The Alfred St tower, according to figures, has recorded 53 positive cases as part of the testing blitz. Premier Andrews asserted that, given the amount of positive cases, it is in the best health interests to assume everyone in the tower is a close contact of a positive case. That tower will remain under hard quarantine lockdown for 9 further days, making up an entire 14-day quarantine period. For residents in those towers, the only acceptable reason to leave their units will be to seek medical treatment, and for supervised daily exercise. Police will maintain a strong presence at that tower.

The police presence at the other towers, which has been hugely criticised for its punitive implications, will be rolled back significantly. However light police presence will remain on ground levels.

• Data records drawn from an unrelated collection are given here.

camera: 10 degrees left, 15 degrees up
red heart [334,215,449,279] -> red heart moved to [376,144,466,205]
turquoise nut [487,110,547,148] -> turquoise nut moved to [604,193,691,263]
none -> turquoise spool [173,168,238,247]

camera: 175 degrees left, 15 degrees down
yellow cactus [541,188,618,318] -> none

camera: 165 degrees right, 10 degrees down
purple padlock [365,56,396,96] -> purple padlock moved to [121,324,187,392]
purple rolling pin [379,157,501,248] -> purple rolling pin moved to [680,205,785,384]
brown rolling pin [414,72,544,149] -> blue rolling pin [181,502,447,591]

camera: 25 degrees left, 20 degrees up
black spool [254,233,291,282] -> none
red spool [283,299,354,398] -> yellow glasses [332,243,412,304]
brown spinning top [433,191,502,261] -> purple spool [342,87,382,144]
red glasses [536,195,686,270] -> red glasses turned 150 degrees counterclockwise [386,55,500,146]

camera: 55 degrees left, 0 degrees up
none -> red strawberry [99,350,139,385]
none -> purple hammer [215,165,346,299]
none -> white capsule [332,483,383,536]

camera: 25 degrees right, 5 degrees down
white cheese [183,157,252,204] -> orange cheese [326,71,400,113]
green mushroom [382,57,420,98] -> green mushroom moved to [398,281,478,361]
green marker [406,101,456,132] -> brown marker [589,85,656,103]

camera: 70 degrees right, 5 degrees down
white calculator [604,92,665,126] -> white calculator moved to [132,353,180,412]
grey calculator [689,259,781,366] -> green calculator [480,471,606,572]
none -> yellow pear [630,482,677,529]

Deep cleaning efforts on every floor of every tower will continue, as will regular spot checks on residents temperatures. Health officials anticipate that more positive cases in the towers may yet be uncovered.

Premier Andrews stated that the decision to keep Alfred St in hard lockdown was one made based on an “abundance of caution approach,” that “not only protects the welfare and the wellbeing, the health, of all of those residents, but also protects public health as well.”

“We are in a strategy at the moment to try and drive down numbers. We, therefore, need to take some hard decisions, difficult decisions, but those based on medical advice in order to achieve both good outcomes for individuals and their families, but good outcomes for communities and, indeed, our whole state as well,” Andrews said.

Relief and support groups remain on site at the towers ensuring residents receive adequate food and care. The official Government response has been heavily criticised by tower residents themselves, who called the food supply drops “inadequate” and likened the hard lockdowns to prison.